Create the script in the models path.

Class method

  1. __init__: For every key that is returned,
    1. List as a parameter.
    2. Declare the type in the self.openapi_types dictionary.
    3. Declare the mapping in the self.attribute_map dictionary.
    4. Declare an internal property of the class to match the key.

For example, for a string value with key approved_symbol,

       self.openapi_types = {
            'approved_symbol': str
        }
        self.attribute_map = {
            'approved_symbol': 'approved_symbol',
        }
        self._approved_symbol = approved_symbol
  1. Add serialize and from_dict methods that refer to the returned key/value pairs. Override the return type of the from_dict to point to the model class.

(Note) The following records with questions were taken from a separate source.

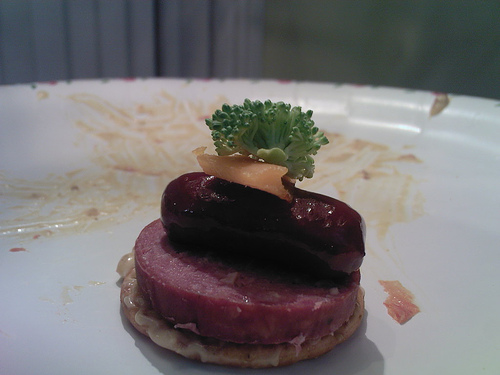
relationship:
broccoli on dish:
[202, 97, 331, 184] [0, 77, 499, 373]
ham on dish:
[158, 171, 365, 278] [0, 77, 499, 373]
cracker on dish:
[118, 252, 366, 367] [0, 77, 499, 373]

The following code is from the GeneDetail model class in genedetail.

    def serialize(self):
        return {
            "approved_symbol": self._approved_symbol
        }

    @classmethod
    def from_dict(cls, dikt) -> 'GeneDetail':
        """Returns the dict as a model

        :param dikt: A dict.
        :type: dict
        :return: The GeneDetail of this GeneDetail
        :rtype: GeneDetail
        """
        return util.deserialize_model(dikt, cls)
  1. For each key in the response, define getter and setter functions.
   @property
   def approved_symbol(self):
        return self.approved_symbol

    @approved_symbol.setter
    def approved_symbol(self, approved_symbol):
        self._approved_symbol = approved_symbol

Add functional script code to neo4j_logic.py

The neo4j_logic.py script contains endpoint-related functions. The usual use case is a parameterized Cypher query.

Naming convention

  1. For functions called directly from controllers, name the function with format model_method_logic. For example, the function that satisfies the POST method for the genedetail controller would be called genedetail_post_logic.
  2. Subfunctions called by main functions should be prefixed with an underscore.

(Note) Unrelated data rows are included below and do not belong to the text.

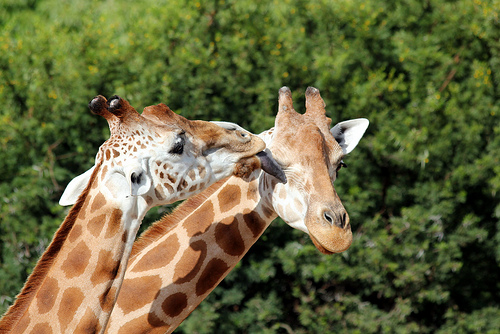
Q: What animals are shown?
A: Giraffes.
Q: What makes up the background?
A: Trees.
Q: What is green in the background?
A: Trees.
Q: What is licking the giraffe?
A: A giraffe.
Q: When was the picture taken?
A: During daylight hours.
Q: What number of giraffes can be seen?
A: Two.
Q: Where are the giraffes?
A: In front of the trees.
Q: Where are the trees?
A: Behind the giraffes.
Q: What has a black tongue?
A: The giraffe.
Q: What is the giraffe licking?
A: Another giraffe.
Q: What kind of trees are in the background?
A: Green trees.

Loading large Cypher queries

If the Cypher query used by an endpoint function is complex, store an annotated copy of the query in the cypher directory.

Examples

The methods for returning to GET requests and POST requests are slightly different. You should be able to find examples of either type of function.

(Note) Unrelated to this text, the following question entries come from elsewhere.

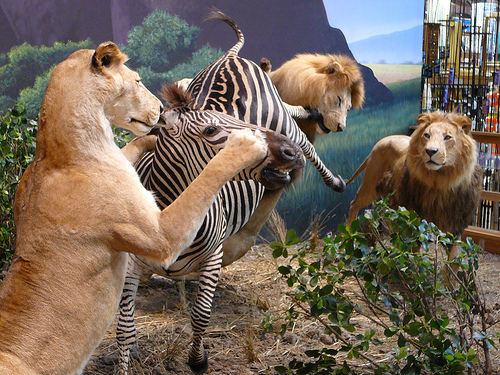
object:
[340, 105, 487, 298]
lion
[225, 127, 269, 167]
paw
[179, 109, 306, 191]
face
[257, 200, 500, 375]
bush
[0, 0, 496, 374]
wildlife exhibit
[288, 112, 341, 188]
zebra's leg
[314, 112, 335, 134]
lion's mouth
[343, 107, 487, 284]
lion watching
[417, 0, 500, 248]
bookcase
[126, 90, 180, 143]
lion biting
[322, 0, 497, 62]
sky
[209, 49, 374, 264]
lion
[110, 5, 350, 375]
zebra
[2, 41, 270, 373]
brown lion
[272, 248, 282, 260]
leaves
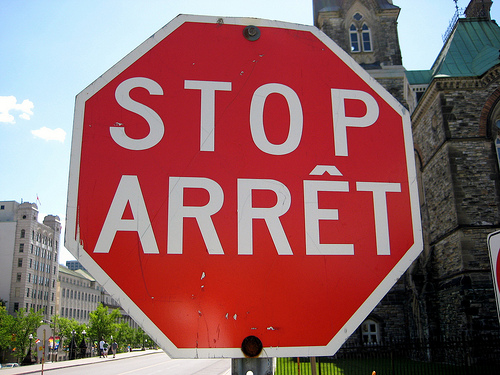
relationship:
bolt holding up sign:
[234, 334, 269, 359] [55, 14, 436, 374]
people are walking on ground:
[110, 339, 118, 358] [0, 350, 278, 375]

Loading Cypher query strings

Large or complex Cypher query strings can be stored in files in the cypher directory and loaded using the loadquerystring function in the util_query.py script.

Following is the excerpt from neo4j_logic.py that loads the large Cypher query string used for the genes endpoint.

   from hs_ontology_api.cypher.util_query import loadquerystring

   # Load query string.
   queryfile = 'genedetail.cypher'
   query = loadquerystring(queryfile)

Nested objects

If your response body is to contain nested objects, you will need to create models for each type of sub-object. The containing model script will need to import the sub-object models.

For an example, review genedetail.py.

Build a controller script

File path

Create a Python package in the routes path.

Define Blueprint

Define a Blueprint object and route for your endpoint. Follow examples in the existing controllers.

Register your Blueprint

In main.py,

  1. Import your Blueprint.
  2. Register your Blueprint with Flask.

The following snippet registers

from hs_ontology_api.routes.genedetail.genedetail_controller import genedetail_blueprint
app.register_blueprint(genedetail_blueprint)

Updating SmartAPI documentation

To add the specification for a new endpoint to the SmartAPI documentation for hs-ontology-api, update the file hs-ontology-api-spec.yaml.

hs-ontology-api-spec.yaml conforms to Swagger OpenAPI format.

You will need to specify:

  1. Paths that correspond to your endpoint routes.
  2. Schemas that correspond to the responses from endpoints.